Daedalus could have learned a thing or two from a team of physicists in the UK and Switzerland. Taking principles from fractal geometry and the strategic game of chess, they have created what they say is the most fiendishly difficult maze ever devised.
Led by physicist Felix Flicker of the University of Bristol in the UK, the group has generated routes called Hamiltonian cycles in patterns known as Ammann-Beenker tilings, producing complex fractal mazes that, they say, describe an exotic form of matter known as quasicrystals. And it was all inspired by the movement of a Knight around a chess board.
Inspired by the Knight’s Tour
“When we looked at the shapes of the lines we constructed, we noticed they formed incredibly intricate mazes. The sizes of subsequent mazes grow exponentially – and there are an infinite number of them,” Flicker explains.
In a Knight’s tour, the chess piece (which jumps two squares forwards and one to the right) visits every square of the chessboard just once before returning to its starting square. This is an example of a ‘Hamiltonian cycle’ – a loop through a map visiting all stopping points only once.
Understanding Quasicrystals
Quasicrystals are a form of matter only found very rarely in nature. They’re sort of a strange hybrid of ordered and disordered crystals in solids.
Ordered Crystals: In an ordered crystal – such as salt, diamonds, or quartz – the atoms are arranged in a very neat pattern that repeats in three dimensions. You can take a section of this lattice and superimpose it on another, and they’ll match up perfectly.
Disordered Solids: A disordered, or amorphous, solid is one in which the atoms are just all higgledy-piggledy. These include glass and some forms of ice usually not found on Earth.
Quasicrystals: A quasicrystal is a material in which the atoms form a pattern, but the pattern does not repeat perfectly. It might seem pretty self-similar, but superimposed sections of the pattern will not match up.
Aperiodic Tilings and Fractal Mazes
These similar-looking but non-identical patterns are very similar to a mathematical concept called aperiodic tilings, which involve patterns of shapes that do not identically repeat. The famous Penrose tiling is one of these. The Ammann-Beenker tiling is another.
Using a set of two-dimensional Ammann-Beenker tilings, Flicker and his colleagues, physicists Shobhna Singh of Cardiff University in the UK and Jerome Lloyd of the University of Geneva in Switzerland, generated Hamiltonian cycles that they say describe the atomic pattern of a quasicrystal.
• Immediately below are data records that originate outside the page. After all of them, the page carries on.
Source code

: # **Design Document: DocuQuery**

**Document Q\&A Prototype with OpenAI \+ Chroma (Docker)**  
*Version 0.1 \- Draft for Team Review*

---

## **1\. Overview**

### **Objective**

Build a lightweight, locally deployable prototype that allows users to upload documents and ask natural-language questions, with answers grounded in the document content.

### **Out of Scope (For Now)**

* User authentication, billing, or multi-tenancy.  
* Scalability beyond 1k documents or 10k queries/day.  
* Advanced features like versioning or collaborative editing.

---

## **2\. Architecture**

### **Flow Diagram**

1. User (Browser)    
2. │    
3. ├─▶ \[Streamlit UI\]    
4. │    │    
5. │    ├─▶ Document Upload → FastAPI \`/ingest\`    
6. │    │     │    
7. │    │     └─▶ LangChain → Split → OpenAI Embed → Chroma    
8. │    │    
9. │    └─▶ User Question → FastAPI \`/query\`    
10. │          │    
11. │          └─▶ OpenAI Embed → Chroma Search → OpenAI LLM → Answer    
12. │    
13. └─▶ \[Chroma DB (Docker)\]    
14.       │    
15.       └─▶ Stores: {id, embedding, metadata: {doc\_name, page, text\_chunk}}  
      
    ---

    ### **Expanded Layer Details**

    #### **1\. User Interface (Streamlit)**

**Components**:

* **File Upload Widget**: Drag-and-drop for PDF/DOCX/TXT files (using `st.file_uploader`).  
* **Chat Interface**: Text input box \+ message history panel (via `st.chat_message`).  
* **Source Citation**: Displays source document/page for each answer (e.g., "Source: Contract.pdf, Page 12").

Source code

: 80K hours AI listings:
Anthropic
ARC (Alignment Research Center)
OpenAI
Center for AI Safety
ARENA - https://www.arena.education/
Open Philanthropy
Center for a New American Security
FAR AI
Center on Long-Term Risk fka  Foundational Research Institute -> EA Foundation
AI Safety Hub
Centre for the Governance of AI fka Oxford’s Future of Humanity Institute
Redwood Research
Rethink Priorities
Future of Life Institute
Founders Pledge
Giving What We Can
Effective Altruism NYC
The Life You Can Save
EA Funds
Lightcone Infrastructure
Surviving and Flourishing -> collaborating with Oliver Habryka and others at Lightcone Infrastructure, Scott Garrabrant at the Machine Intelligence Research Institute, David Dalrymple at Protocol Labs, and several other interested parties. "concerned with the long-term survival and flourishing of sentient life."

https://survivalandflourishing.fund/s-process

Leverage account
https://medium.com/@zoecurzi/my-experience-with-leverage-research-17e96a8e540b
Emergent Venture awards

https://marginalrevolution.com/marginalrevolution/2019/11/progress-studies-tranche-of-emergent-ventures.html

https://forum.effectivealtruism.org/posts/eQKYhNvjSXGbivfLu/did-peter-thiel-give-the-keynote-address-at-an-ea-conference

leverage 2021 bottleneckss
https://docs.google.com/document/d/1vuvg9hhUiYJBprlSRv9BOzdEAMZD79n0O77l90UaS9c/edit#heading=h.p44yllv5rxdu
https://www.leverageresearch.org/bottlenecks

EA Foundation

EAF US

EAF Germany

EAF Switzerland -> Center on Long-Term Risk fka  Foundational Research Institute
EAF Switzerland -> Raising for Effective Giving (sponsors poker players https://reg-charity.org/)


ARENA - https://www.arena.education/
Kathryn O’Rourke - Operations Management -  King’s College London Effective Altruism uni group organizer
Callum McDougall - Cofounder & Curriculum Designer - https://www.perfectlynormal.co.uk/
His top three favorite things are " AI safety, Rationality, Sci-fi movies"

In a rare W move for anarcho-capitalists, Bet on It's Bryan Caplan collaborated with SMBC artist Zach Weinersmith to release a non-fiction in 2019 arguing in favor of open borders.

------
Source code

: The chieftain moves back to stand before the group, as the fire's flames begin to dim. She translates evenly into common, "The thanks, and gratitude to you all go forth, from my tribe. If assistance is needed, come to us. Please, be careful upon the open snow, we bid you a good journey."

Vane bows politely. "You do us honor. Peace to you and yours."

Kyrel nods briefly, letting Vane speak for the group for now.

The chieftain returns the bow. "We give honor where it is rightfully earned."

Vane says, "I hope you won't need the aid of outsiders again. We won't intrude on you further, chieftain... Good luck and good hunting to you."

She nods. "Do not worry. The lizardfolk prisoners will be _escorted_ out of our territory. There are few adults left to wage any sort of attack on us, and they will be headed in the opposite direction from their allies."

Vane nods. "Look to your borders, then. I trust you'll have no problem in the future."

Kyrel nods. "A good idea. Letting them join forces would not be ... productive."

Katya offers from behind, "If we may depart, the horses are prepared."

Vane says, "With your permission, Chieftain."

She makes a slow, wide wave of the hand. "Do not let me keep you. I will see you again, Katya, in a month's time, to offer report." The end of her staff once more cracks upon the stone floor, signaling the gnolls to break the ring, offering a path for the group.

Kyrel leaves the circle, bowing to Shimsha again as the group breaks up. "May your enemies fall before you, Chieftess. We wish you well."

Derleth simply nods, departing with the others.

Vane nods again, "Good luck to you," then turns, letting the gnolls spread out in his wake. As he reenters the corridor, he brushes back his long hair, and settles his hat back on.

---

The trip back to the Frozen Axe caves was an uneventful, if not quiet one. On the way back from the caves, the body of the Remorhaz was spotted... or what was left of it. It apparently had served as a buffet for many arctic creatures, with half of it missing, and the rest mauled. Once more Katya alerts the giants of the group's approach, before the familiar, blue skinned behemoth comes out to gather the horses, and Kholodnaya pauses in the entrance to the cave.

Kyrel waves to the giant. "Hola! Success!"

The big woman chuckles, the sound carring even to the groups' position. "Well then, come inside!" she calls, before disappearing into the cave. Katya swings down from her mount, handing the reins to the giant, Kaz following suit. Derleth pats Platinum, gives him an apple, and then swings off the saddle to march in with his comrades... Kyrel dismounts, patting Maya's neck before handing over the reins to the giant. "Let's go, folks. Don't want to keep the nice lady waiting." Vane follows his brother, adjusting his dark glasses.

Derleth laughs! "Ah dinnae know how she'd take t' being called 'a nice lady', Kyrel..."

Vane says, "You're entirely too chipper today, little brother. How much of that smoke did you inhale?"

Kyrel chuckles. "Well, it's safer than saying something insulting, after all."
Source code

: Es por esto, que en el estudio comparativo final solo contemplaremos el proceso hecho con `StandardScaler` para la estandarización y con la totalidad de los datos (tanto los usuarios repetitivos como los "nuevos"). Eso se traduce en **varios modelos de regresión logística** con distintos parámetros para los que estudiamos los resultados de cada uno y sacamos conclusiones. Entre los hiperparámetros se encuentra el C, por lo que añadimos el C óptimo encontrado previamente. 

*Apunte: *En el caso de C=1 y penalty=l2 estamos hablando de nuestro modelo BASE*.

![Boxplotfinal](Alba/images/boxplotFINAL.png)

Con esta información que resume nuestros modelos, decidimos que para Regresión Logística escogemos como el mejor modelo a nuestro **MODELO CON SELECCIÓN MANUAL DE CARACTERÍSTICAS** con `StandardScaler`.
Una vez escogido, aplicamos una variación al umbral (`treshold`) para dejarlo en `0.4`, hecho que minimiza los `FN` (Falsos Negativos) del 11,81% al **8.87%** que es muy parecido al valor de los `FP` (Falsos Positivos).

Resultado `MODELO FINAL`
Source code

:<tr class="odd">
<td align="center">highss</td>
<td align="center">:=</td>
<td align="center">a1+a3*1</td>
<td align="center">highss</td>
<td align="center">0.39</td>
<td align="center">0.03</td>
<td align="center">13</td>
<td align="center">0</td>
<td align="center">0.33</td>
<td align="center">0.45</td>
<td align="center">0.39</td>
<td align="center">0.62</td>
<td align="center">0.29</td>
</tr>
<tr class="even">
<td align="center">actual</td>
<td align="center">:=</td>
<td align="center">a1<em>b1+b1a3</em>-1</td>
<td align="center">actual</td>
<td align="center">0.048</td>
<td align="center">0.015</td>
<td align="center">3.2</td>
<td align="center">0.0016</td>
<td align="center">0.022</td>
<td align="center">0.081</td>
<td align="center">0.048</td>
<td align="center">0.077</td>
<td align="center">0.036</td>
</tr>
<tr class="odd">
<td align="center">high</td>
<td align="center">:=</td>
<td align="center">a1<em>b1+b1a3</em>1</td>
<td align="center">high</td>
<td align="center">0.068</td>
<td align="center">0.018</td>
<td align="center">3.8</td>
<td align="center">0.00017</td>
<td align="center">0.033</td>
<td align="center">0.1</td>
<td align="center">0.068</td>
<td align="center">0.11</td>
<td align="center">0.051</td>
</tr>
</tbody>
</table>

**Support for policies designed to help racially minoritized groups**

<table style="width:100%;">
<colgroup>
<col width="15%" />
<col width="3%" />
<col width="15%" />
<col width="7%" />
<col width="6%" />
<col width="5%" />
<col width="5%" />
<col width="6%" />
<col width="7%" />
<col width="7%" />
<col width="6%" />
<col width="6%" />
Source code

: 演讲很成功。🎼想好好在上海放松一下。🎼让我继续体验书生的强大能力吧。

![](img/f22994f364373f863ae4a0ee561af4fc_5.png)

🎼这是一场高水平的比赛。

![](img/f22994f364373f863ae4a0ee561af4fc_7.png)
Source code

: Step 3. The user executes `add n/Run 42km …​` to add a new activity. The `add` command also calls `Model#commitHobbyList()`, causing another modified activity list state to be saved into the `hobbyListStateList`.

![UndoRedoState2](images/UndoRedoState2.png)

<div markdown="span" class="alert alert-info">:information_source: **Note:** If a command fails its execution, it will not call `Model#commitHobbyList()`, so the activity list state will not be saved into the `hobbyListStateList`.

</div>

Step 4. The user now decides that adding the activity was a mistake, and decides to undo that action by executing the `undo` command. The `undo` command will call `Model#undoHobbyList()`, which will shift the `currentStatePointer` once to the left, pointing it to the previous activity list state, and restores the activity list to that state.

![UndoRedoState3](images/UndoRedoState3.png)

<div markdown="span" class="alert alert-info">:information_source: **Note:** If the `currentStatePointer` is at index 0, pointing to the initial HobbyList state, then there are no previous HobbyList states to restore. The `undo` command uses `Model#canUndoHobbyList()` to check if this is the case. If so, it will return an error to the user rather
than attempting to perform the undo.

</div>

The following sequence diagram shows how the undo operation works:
Their generated cycles visit each atom in the quasicrystal only once, connecting all the atoms in a single line that never crosses itself, but cleanly continues from beginning to end. And this can be scaled infinitely, generating a type of mathematical pattern known as a fractal, in which the smallest parts resemble the largest. This line then naturally produces a maze, with a start point and an exit.
Beyond Entertainment: Practical Implications
But the research has far greater implications beyond entertaining antsy children in diners. For one, finding Hamiltonian cycles is extremely difficult. A solution that would allow for Hamiltonians to be identified has the potential to solve many other tricky mathematical problems, from complex route-finding systems to protein folding.
Interestingly, there are implications for carbon capture via adsorption, an industrial process that involves hoovering up molecules in a fluid by sticking them to crystals. If we could use quasicrystals for this process instead, flexible molecules could pack themselves more tightly by lying along the Hamiltonian cycle therein.
“Our work also shows quasicrystals may be better than crystals for some adsorption applications,” Singh says. “For example, bendy molecules will find more ways to land on the irregularly arranged atoms of quasicrystals. Quasicrystals are also brittle, meaning they readily break into tiny grains. This maximizes their surface area for adsorption.”
Conclusion
The work of these physicists not only creates what could be the world’s most challenging maze but also opens new avenues for scientific and industrial applications, particularly in adsorption processes. If you happen to have a minotaur you need to stash away somewhere, we think we know someone who can help.
The research has been published in Physical Review X.